All that said, the 36V saw is WAY closer to corded performance than the current lineup of 18V models. So, based on your particular needs, it might be good for you. 18V circ saws are constantly referred to as anemic- this is a way for Makita 18V users to get that extra bang for the buck.
PS- it’s old, but here’s a link to a performance review of 36V saws.
Review summary of Hilti 36v, Bosch 36V, Dewalt 36V, and Milwaukee 28V: “We found these higher-voltage cordless saws to be so useful we stopped using corded models for pickup work, roof sheathing, and other intermittent cutting tasks. If I were in the market for a cordless saw for framing, my first choice would be the Bosch: It has good power and more runtime than all but the Hilti, and it’s the only saw with a rafter hook. My second choice would be the Milwaukee. Light, powerful, and comfortable to use, it’s the only saw that comes with two batteries.”
I saw the following figures saw on Amazon. It has a description which seems to fit this circular saw, but the model number is different. http://www.amazon.com/gp/aw/d/B00HHZ029U
Ugh. You have to love speech to text. I’m not sure how it translated “circular saw” into “figures saw”.
I agree, it will be interesting to see how Makita does with this saw. Given that it eliminates most of the common cordless circular saw objections (less power or uncommon battery, 6-1/2″ blade) this could be a real winner for them.
Stuart makita just released a 18 volt× 2= 36volt lawnmower DLM380RF4 in Australia. Please don’t mention me in the tool article. Thank you.
People can argue which handed saw is used more, but regardless, all of the tool companies should have both handed saws available for both right and left handed people or just preference. It’s kind of rediculous that they don’t. I have seen an equal number of right handed people that prefer a right or left saw. I prefer a left. And just cause fess tool did there’s a certain way doesn’t mean that it’s the only way!!!
Only and idiot would mass produce blade-right saws
After several decades with a trusty Craftsman corded saw with a right-sided blade I recently purchased an 18V 6 /2″ Makita left-blade cordless and hate using it.
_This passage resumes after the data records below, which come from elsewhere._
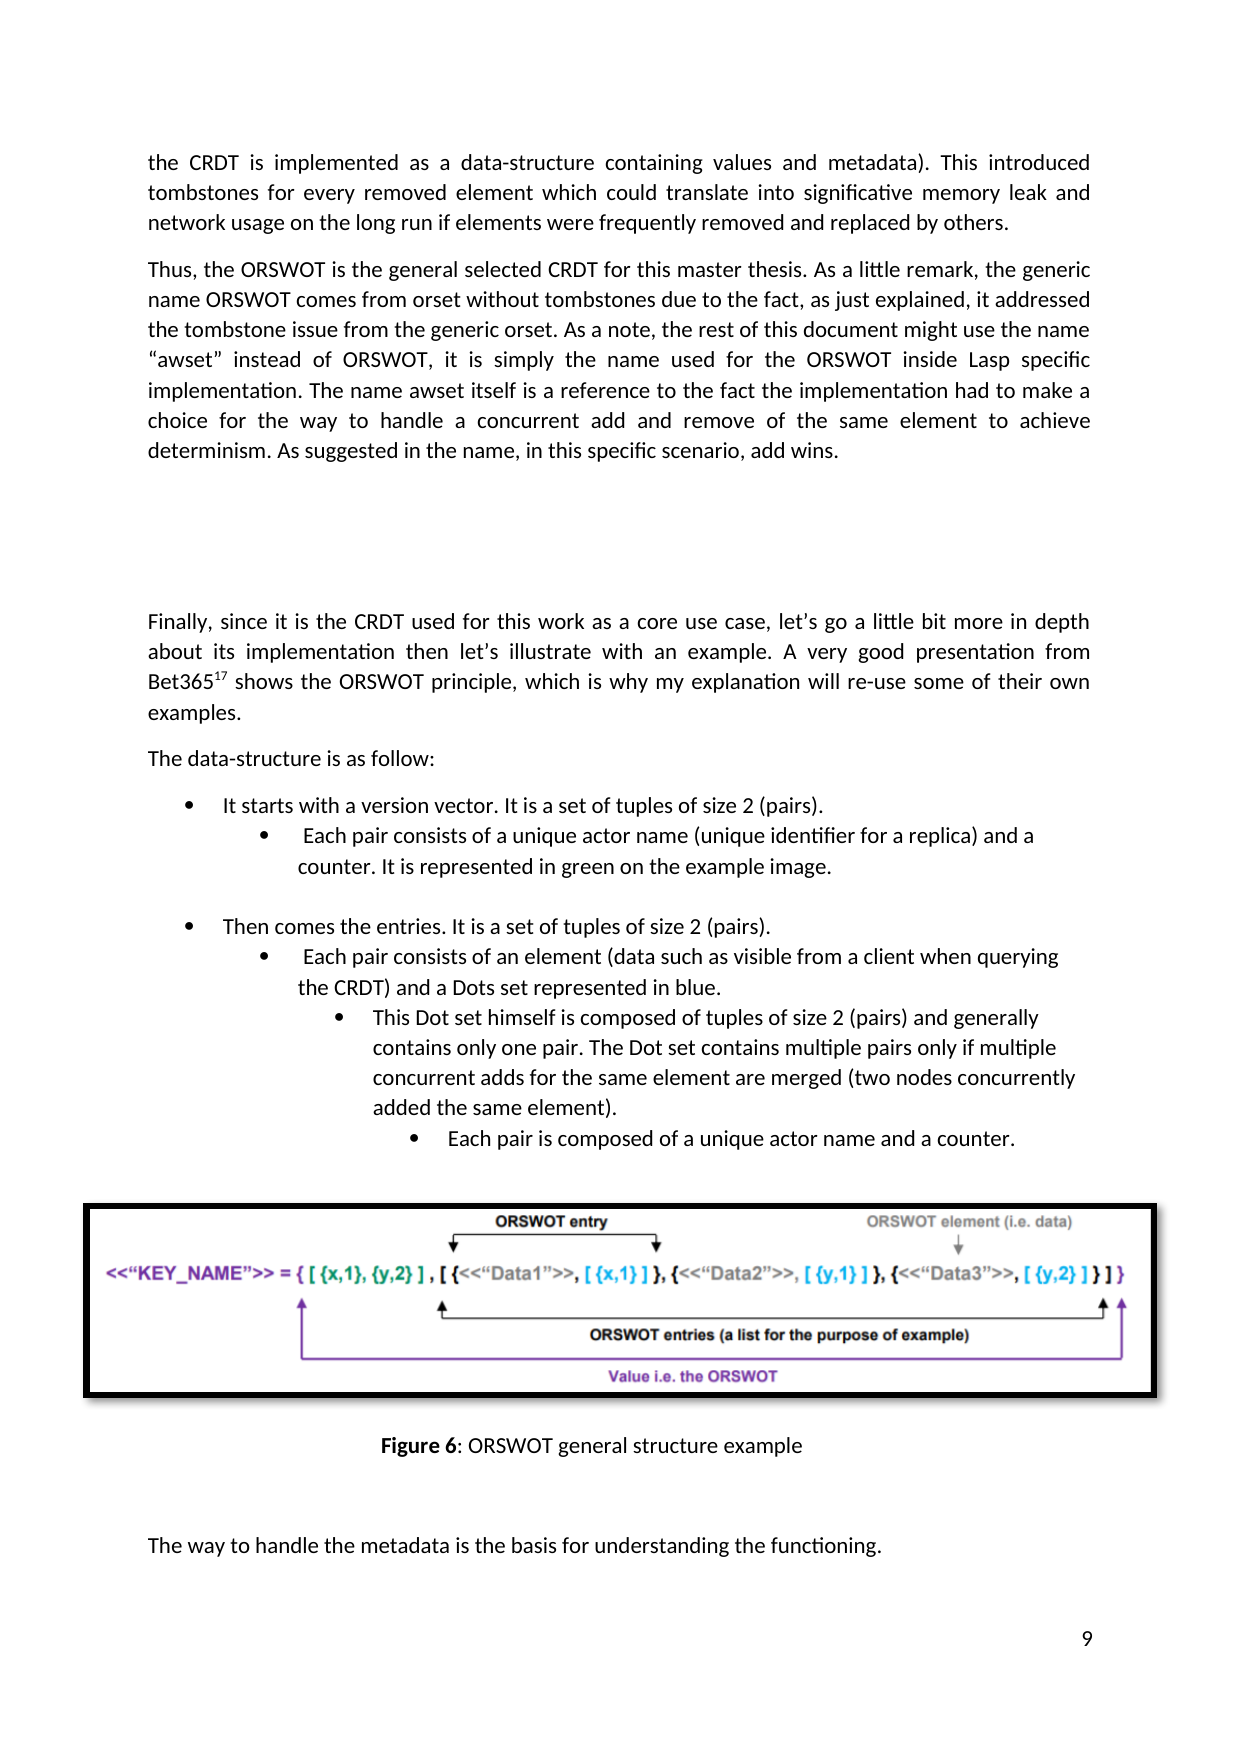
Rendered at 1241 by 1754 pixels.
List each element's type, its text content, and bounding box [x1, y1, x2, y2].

text The way to handle the metadata is the basis for understanding the functioning. [148, 1531, 1093, 1559]
list Then comes the entries. It is a set of tuples of size 2 (pairs). [185, 912, 1093, 940]
list Each pair consists of a unique actor name (unique identifier for a replica) and a counter. It is represented in green on the example image. [260, 822, 1093, 880]
list This Dot set himself is composed of tuples of size 2 (pairs) and generally contains only one pair. The Dot set contains multiple pairs only if multiple concurrent adds for the same element are merged (two nodes concurrently added the same element). [335, 1003, 1093, 1121]
text The data-structure is as follow: [148, 744, 1093, 772]
list Each pair consists of an element (data such as visible from a client when querying the CRDT) and a Dots set represented in blue. [260, 942, 1093, 1001]
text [148, 148, 1093, 236]
text Thus, the ORSWOT is the general selected CRDT for this master thesis. As a little remark, the generic name ORSWOT comes from orset without tombstones due to the fact, as just explained, it addressed the tombstone issue from the generic orset. As a note, the rest of this document might use the name “awset” instead of ORSWOT, it is simply the name used for the ORSWOT inside Lasp specific implementation. The name awset itself is a reference to the fact the implementation had to make a choice for the way to handle a concurrent add and remove of the same element to achieve determinism. As suggested in the name, in this specific scenario, add wins. [148, 255, 1093, 464]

I’ve never bought a worm-drive saw for the same reason since they are all left-blade. This saw is designed to replace corded saws, not cordless. Only an idiot would design it to be opposite-bladed to the tool it replaces. I’m seriously considering returning my 18V saw and getting this one (well, actually the DHS711Z) and I for one am glad it has the blade on the same side as corded direct-drive saws.